You just keep on trying with the finest trollbait.
And the money comes in.
And we all wear a grin.
For the people who are still subscribed.
Remember, the price of liberty is eternal vigilance.
And reloads close at hand.
Q: How many security experts does it take to screw in a light bulb? A: Ni hao!
We just had our third hack take place for the month.
After two guys got hacked, stripped, false authenticators attached to their accounts using stolen credit card accounts.

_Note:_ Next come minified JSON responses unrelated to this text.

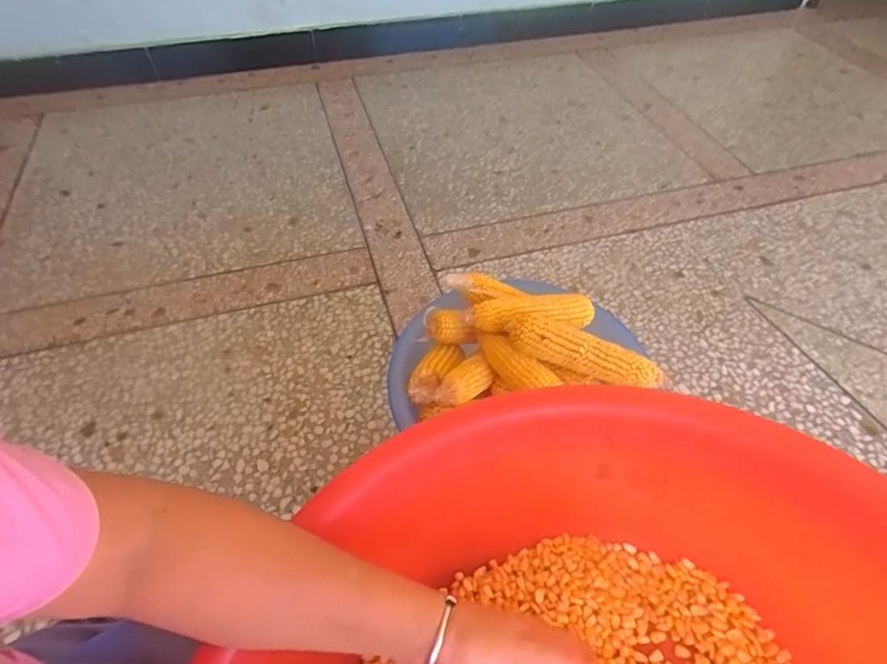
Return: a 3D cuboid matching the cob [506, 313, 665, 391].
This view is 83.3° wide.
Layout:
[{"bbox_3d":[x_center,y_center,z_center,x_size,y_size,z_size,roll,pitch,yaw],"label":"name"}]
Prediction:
[{"bbox_3d":[0.185,0.027,0.646,0.195,0.052,0.043,17,53,12],"label":"cob"}]

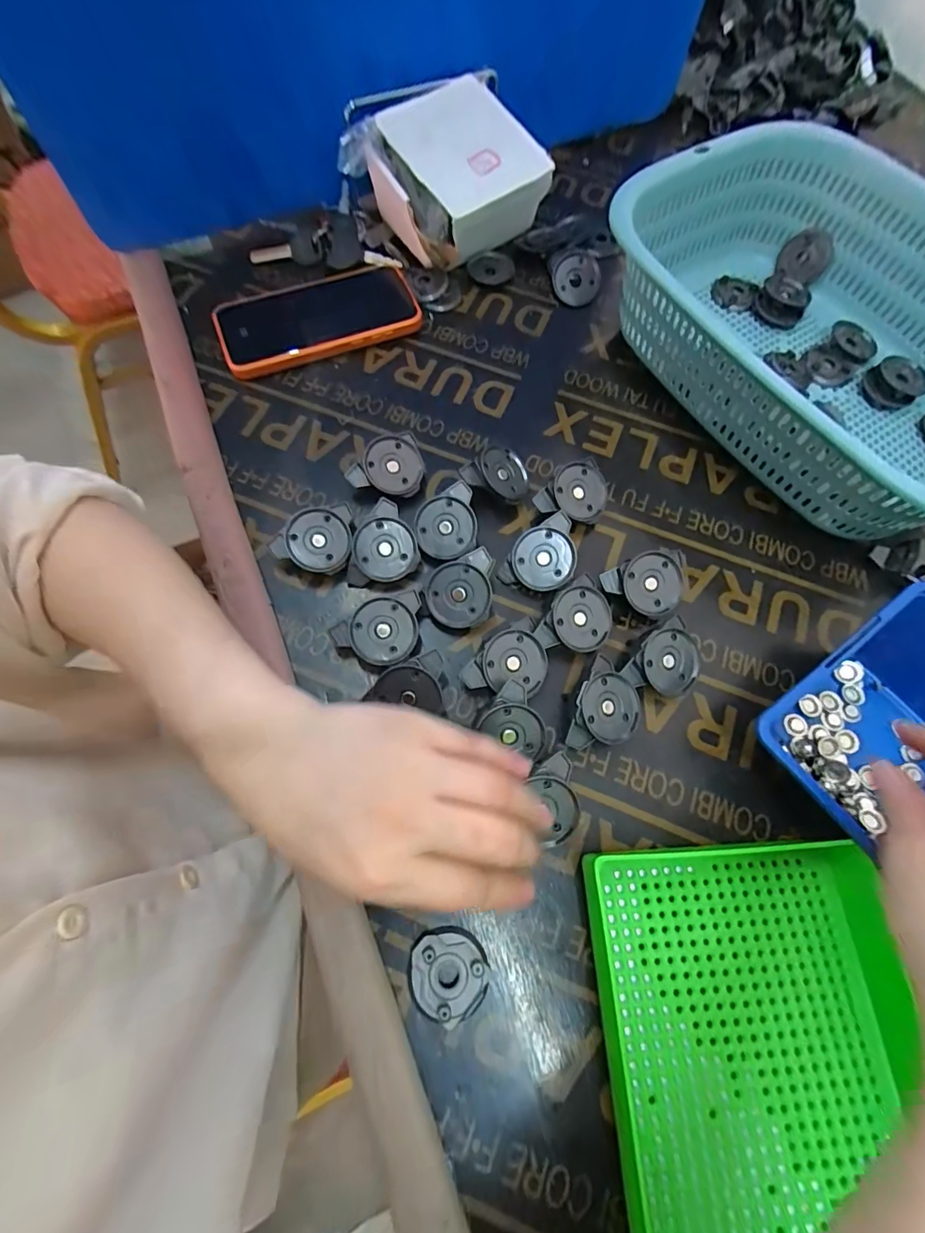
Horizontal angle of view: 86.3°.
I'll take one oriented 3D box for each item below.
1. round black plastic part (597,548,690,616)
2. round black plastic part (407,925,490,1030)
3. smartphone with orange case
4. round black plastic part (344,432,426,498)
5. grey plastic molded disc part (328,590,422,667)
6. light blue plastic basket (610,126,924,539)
[{"bbox_3d":[0.127,-0.022,0.337,0.057,0.015,0.044,-27,94,-3],"label":"round black plastic part"},{"bbox_3d":[-0.007,0.190,0.262,0.041,0.005,0.044,1,70,-1],"label":"round black plastic part"},{"bbox_3d":[-0.122,-0.255,0.422,0.167,0.015,0.086,-20,72,-9],"label":"smartphone with orange case"},{"bbox_3d":[-0.056,-0.107,0.364,0.054,0.026,0.044,-18,71,-8],"label":"round black plastic part"},{"bbox_3d":[-0.053,0.011,0.319,0.057,0.016,0.040,-19,89,-1],"label":"grey plastic molded disc part"},{"bbox_3d":[0.276,-0.206,0.373,0.226,0.093,0.334,-27,73,-11],"label":"light blue plastic basket"}]

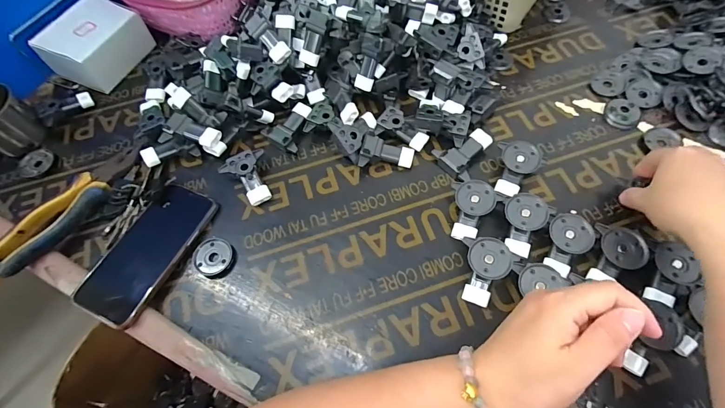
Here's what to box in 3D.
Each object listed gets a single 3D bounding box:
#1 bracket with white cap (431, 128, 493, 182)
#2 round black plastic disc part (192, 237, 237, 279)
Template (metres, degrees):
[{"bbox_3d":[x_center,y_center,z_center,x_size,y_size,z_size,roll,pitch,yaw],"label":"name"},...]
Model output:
[{"bbox_3d":[0.127,-0.064,0.453,0.067,0.020,0.053,-40,67,-16],"label":"bracket with white cap"},{"bbox_3d":[-0.168,0.060,0.411,0.048,0.007,0.043,18,65,12],"label":"round black plastic disc part"}]

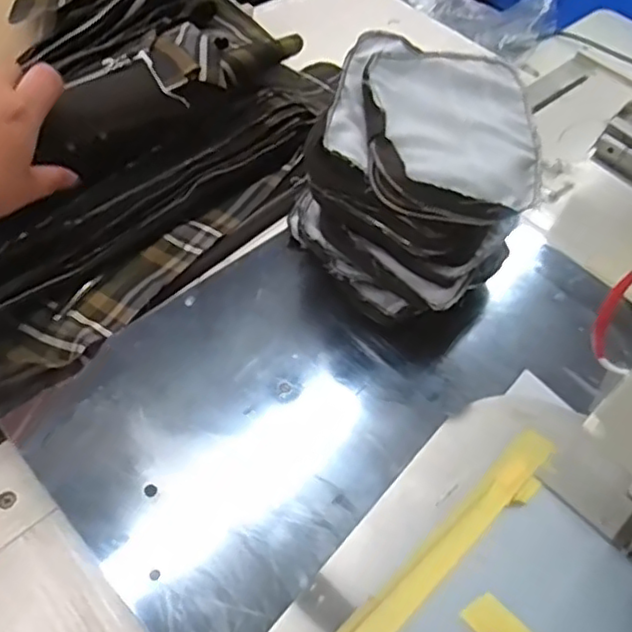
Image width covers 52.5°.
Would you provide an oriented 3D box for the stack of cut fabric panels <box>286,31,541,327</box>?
[{"bbox_3d":[0.076,-0.099,0.490,0.162,0.123,0.169,16,59,9],"label":"stack of cut fabric panels"}]

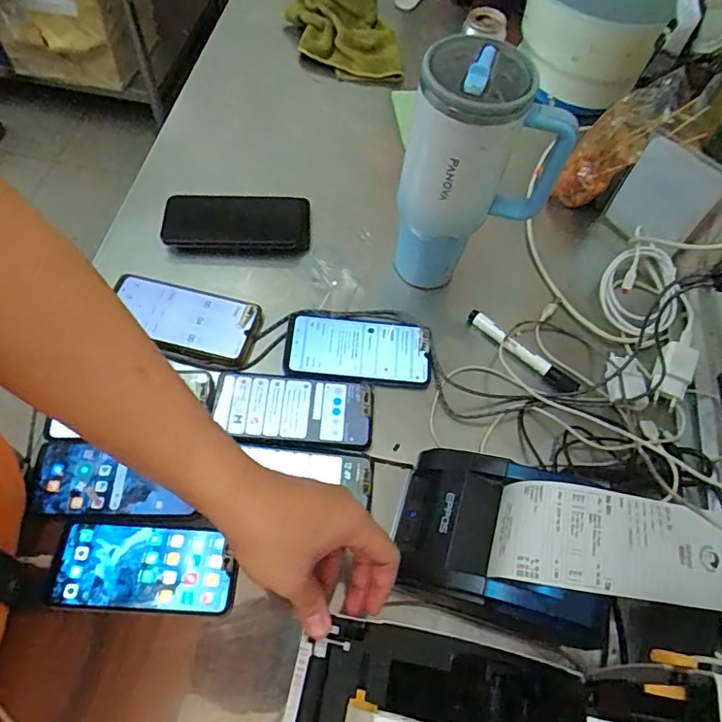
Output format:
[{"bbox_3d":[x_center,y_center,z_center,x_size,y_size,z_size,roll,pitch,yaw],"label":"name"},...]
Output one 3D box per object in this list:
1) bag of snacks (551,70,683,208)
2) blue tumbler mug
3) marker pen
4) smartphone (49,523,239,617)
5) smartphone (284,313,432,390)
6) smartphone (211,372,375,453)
[{"bbox_3d":[0.303,-0.261,0.653,0.033,0.180,0.065,1,60,-26],"label":"bag of snacks"},{"bbox_3d":[0.107,-0.169,0.547,0.140,0.251,0.092,28,64,12],"label":"blue tumbler mug"},{"bbox_3d":[0.181,-0.012,0.611,0.142,0.016,0.019,39,66,17],"label":"marker pen"},{"bbox_3d":[-0.196,0.189,0.494,0.161,0.012,0.072,5,61,0],"label":"smartphone"},{"bbox_3d":[-0.003,-0.012,0.601,0.158,0.009,0.076,5,61,0],"label":"smartphone"},{"bbox_3d":[-0.070,0.053,0.567,0.162,0.011,0.071,5,61,0],"label":"smartphone"}]

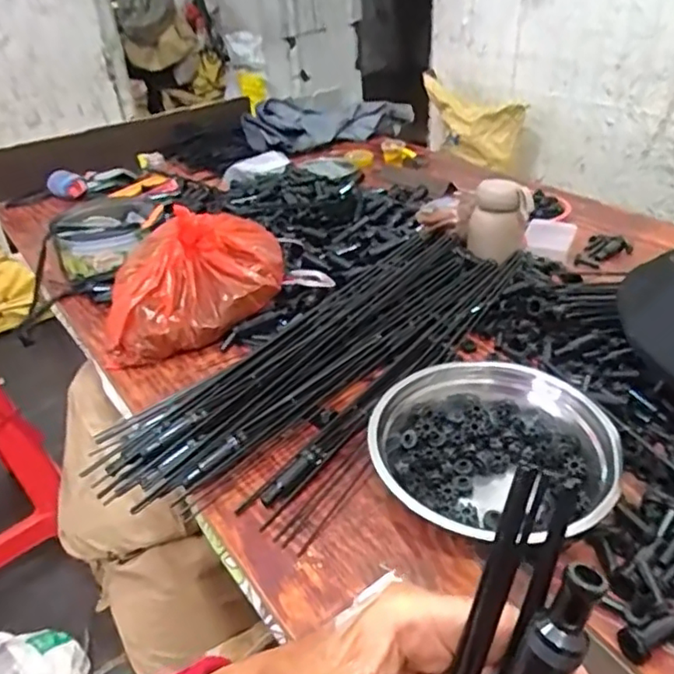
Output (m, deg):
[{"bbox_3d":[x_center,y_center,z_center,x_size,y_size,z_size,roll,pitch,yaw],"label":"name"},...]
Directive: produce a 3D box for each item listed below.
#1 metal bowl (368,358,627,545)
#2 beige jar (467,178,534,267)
[{"bbox_3d":[0.149,0.105,0.579,0.223,0.064,0.182,24,45,36],"label":"metal bowl"},{"bbox_3d":[0.226,-0.166,0.868,0.069,0.095,0.068,-3,34,2],"label":"beige jar"}]

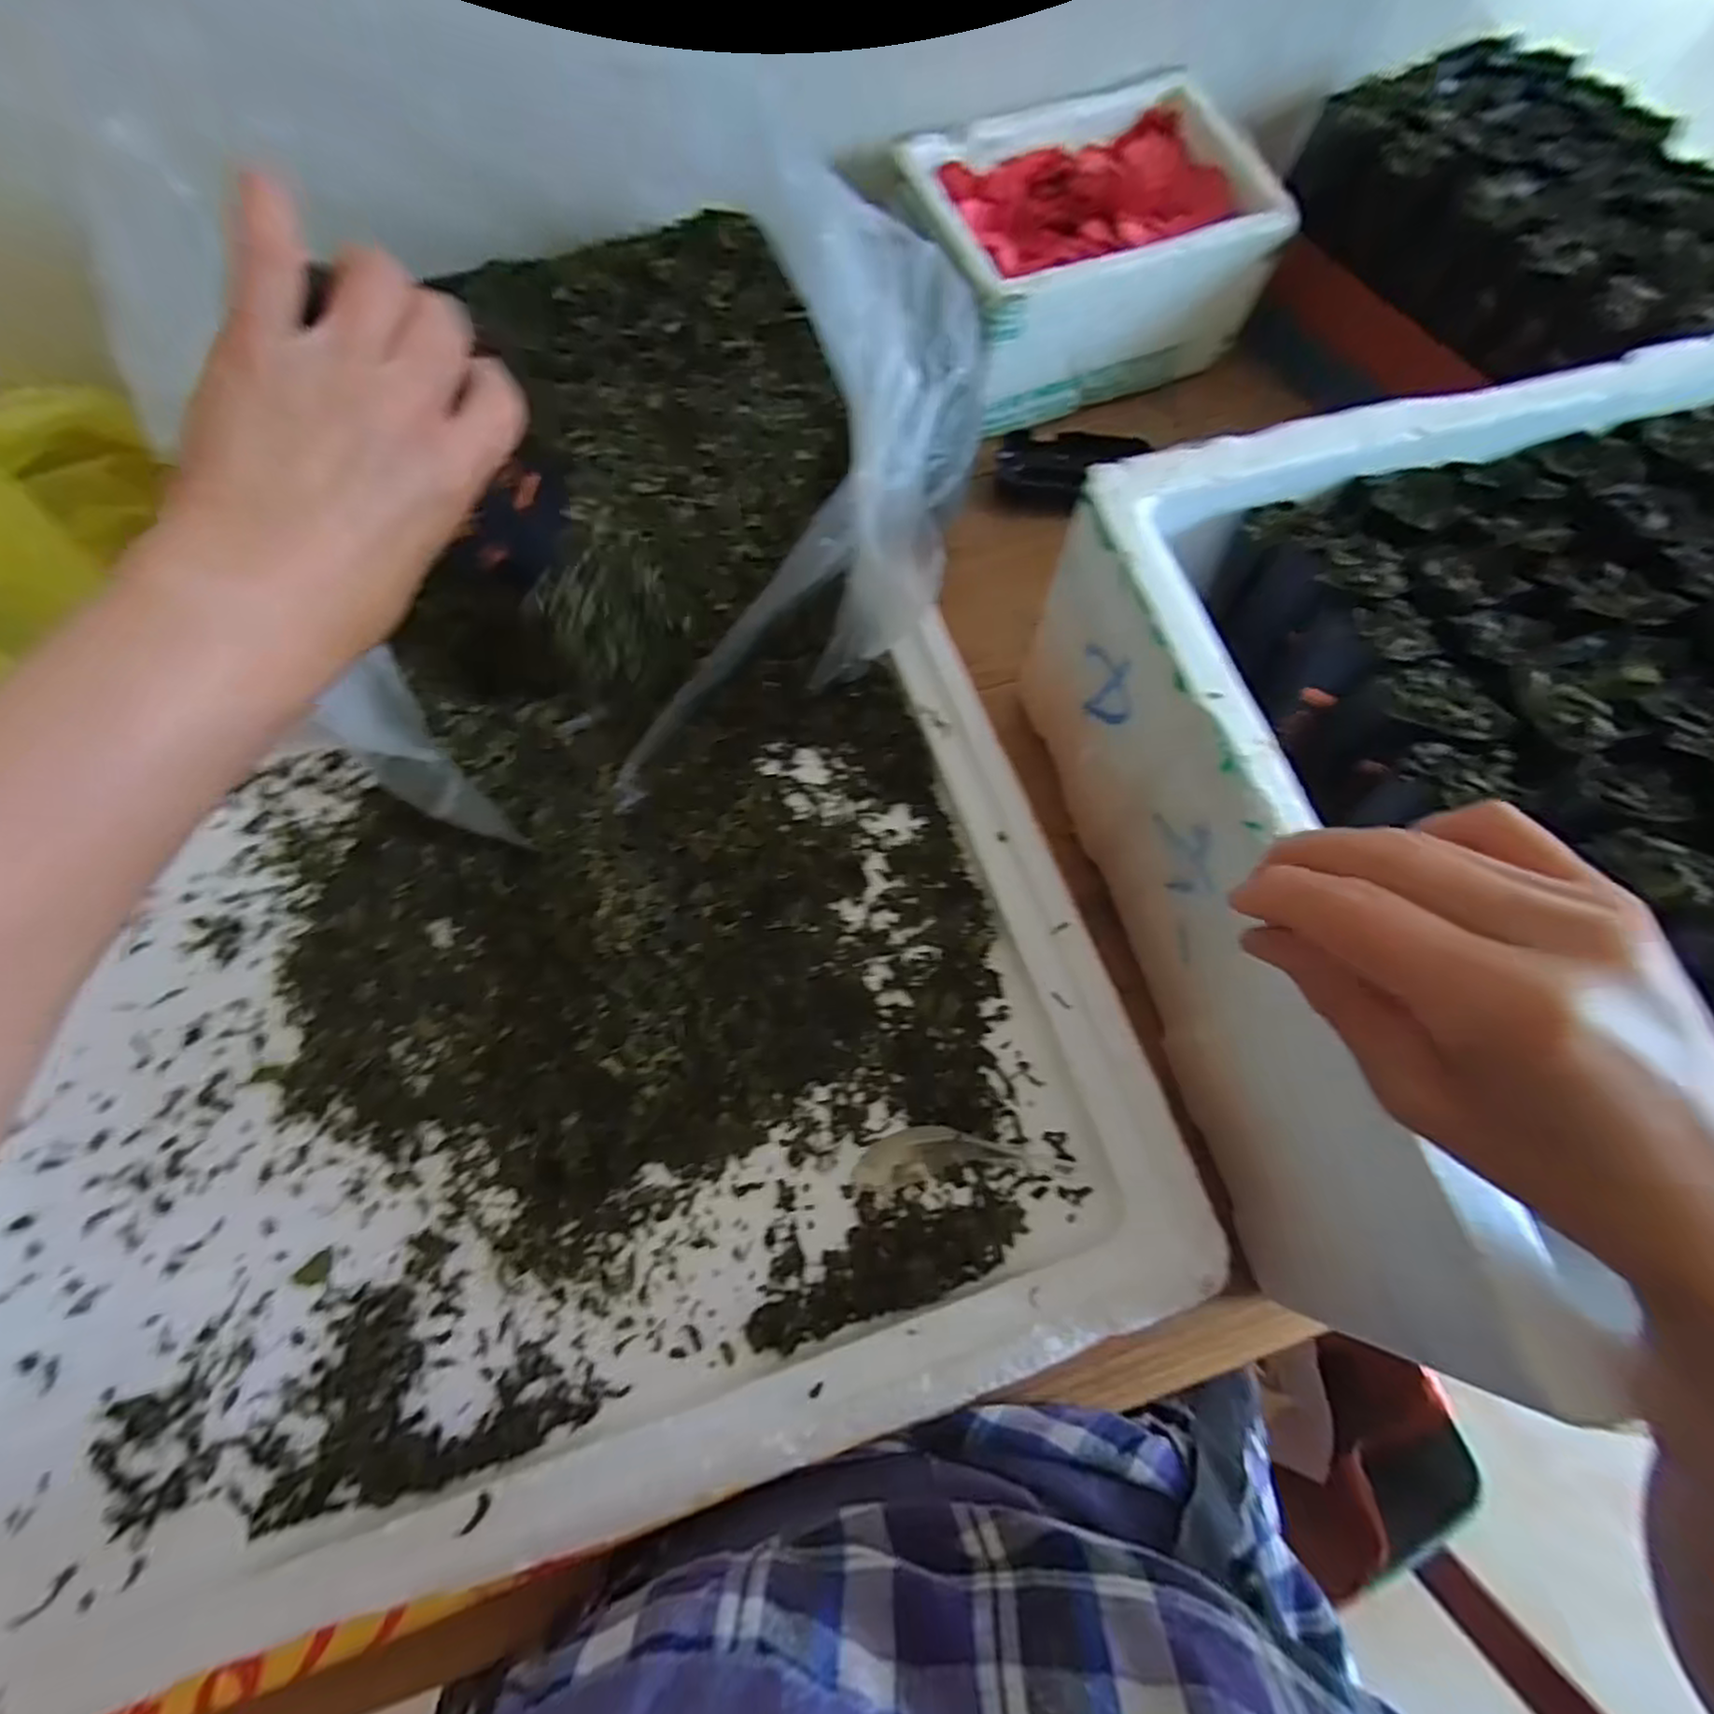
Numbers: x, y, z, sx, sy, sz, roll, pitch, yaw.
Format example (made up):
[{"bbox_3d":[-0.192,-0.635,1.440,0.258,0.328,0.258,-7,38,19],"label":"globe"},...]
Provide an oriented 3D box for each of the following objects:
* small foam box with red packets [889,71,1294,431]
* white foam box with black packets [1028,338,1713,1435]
[{"bbox_3d":[0.158,-0.430,0.532,0.218,0.109,0.161,-23,70,-8],"label":"small foam box with red packets"},{"bbox_3d":[0.362,-0.036,0.351,0.449,0.156,0.353,-14,69,-5],"label":"white foam box with black packets"}]

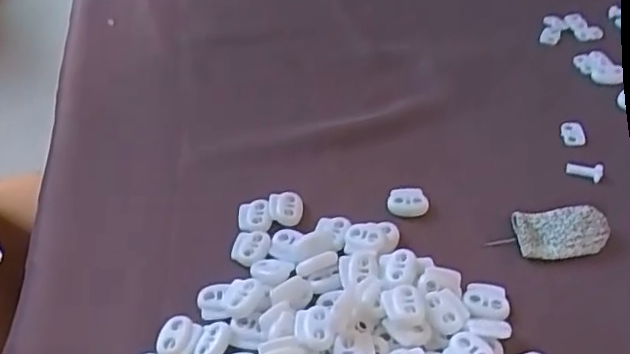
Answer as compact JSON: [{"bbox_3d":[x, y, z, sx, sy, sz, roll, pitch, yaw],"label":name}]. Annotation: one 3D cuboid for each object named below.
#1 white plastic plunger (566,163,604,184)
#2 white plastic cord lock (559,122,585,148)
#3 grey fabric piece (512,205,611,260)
[{"bbox_3d":[0.155,-0.003,0.364,0.019,0.010,0.009,14,49,18],"label":"white plastic plunger"},{"bbox_3d":[0.159,-0.027,0.388,0.015,0.004,0.018,4,46,8],"label":"white plastic cord lock"},{"bbox_3d":[0.129,0.027,0.332,0.045,0.013,0.029,-3,46,1],"label":"grey fabric piece"}]

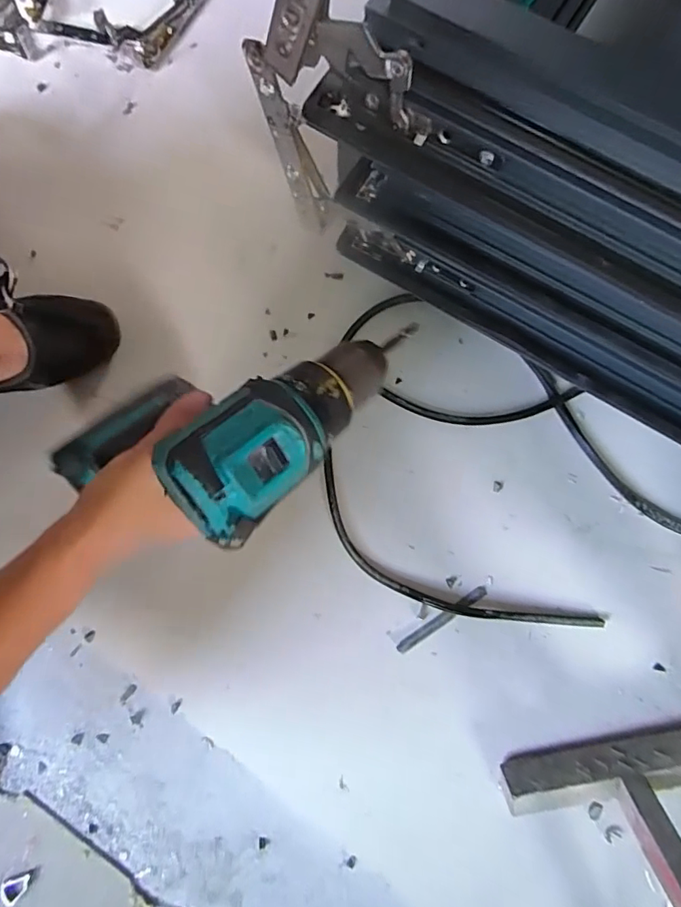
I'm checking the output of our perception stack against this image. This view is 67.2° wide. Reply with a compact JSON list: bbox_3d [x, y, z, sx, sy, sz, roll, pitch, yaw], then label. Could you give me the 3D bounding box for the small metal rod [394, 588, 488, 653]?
[{"bbox_3d":[0.092,0.149,0.459,0.095,0.004,0.010,-33,80,-6],"label":"small metal rod"}]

After the GM posted in the MotD “CONSIDER AN AUTHENTICATOR, POPSINGER AND TIGERDUDE GOT HACKED”.
After all the bruhaha.
After Blizz made it part of the login process to see a notice about how aggressive hacks have gotten.
After all this, this guy, this raider guy, who has access to repair funds and guild bank, gets hacked.
Actual quote:
I’m a network security expert. I have a virus scanner. They must have hacked Blizzard.
That’s right. You got hacked, so it must be Blizzard that got haxxored, and after much fighting against the AI ICE programs, many which looked like Marlon Brando from Superman, they escaped Cyberspace with your credentials.
I mean …
Apparently, the above quote translates to:
Only idiots get authenticators. I’m too leet.
People.
- Just.
- Get.
- An.
- Authenticator.
- Please.
Or I will eat a kitten. I swear to Mammon.